As low mortgage rates and high personal debt converge in Canada, financial regulators are looking for ways to head off a housing bubble that could send the country into an American-style recession.
The Office of the Superintendent of Financial Institutions on March 19 unveiled new guidelines it hopes will bring some transparency to the mortgage market and help protect borrowers and lenders alike. Under the proposed guidelines, which are currently open for comment by banks, mortgage broker firms and other industry parties, financial institutions would be required to disclose their percentage of insured residential mortgage loans versus uninsured loans, as well as set limits on the amount of risk they are exposed to in the residential mortgage market, according to a Reuters analysis.

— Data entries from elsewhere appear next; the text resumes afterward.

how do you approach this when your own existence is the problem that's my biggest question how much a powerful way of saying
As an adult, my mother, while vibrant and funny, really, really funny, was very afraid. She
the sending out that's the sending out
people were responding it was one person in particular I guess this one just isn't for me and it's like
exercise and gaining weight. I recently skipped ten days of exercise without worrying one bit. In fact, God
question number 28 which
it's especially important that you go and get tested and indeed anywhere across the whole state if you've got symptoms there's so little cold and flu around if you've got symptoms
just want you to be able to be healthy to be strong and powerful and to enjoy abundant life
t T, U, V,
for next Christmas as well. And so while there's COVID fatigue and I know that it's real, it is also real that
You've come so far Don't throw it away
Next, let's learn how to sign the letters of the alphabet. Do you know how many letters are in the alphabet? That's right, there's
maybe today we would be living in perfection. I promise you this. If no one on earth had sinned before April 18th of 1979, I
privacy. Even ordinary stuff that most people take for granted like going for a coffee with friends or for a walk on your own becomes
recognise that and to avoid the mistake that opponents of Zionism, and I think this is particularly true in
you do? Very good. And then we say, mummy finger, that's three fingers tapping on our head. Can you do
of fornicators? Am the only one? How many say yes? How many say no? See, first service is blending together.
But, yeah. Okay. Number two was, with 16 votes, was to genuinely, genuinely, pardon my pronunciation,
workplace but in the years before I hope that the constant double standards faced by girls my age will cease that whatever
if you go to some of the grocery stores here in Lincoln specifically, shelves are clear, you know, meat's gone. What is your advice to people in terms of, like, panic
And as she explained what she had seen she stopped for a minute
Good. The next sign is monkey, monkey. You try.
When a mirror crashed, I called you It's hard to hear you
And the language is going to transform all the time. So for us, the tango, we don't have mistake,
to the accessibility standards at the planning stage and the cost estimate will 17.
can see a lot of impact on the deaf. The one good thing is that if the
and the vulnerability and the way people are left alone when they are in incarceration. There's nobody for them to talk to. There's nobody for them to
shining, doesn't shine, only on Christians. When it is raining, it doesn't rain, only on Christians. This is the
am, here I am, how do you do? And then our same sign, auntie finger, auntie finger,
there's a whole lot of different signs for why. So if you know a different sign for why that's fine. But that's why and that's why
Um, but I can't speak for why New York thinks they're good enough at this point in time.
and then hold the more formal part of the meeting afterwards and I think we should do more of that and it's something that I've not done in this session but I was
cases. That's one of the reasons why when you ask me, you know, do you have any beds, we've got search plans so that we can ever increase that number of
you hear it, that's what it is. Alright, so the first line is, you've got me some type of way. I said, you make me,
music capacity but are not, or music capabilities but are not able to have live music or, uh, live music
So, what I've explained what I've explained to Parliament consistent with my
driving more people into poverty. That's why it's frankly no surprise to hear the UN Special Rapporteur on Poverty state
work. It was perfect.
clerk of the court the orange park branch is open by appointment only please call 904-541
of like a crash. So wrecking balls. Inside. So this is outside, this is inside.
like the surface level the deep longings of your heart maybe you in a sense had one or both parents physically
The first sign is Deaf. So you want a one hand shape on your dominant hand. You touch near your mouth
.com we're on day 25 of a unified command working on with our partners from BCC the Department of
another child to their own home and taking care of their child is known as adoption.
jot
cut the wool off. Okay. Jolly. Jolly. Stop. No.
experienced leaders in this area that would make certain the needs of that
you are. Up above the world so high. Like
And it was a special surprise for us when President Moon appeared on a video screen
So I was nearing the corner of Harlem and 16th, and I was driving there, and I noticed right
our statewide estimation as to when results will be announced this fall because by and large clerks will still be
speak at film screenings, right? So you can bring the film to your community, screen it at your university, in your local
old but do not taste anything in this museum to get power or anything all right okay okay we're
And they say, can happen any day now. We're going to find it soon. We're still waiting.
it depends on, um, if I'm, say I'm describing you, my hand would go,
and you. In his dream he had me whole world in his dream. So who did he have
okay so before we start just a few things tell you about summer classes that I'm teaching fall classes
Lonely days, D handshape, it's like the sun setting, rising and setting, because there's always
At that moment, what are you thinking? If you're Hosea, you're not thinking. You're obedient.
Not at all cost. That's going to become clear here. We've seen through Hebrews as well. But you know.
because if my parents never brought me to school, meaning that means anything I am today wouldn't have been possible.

"Although financial institution mortgage portfolios in Canada continue to perform well, a number of vulnerabilities in the financial system exist, including high household indebtedness," said Mark Zelmer, assistant superintendent of the regulation sector. "OSFI is acting in an effort to prevent these vulnerabilities from evolving into problems for the financial system."
Imposing more regulation on the mortgage lending industry could slow the rate of borrowing in Canada – something a number of experts say would also help stave off a debt crisis. By requiring big banks and lenders to shorten amortization periods and increase minimum down payment amounts, borrowers who are not able to afford home loans might wait until they're ready before entering the market, lowering their risk of default.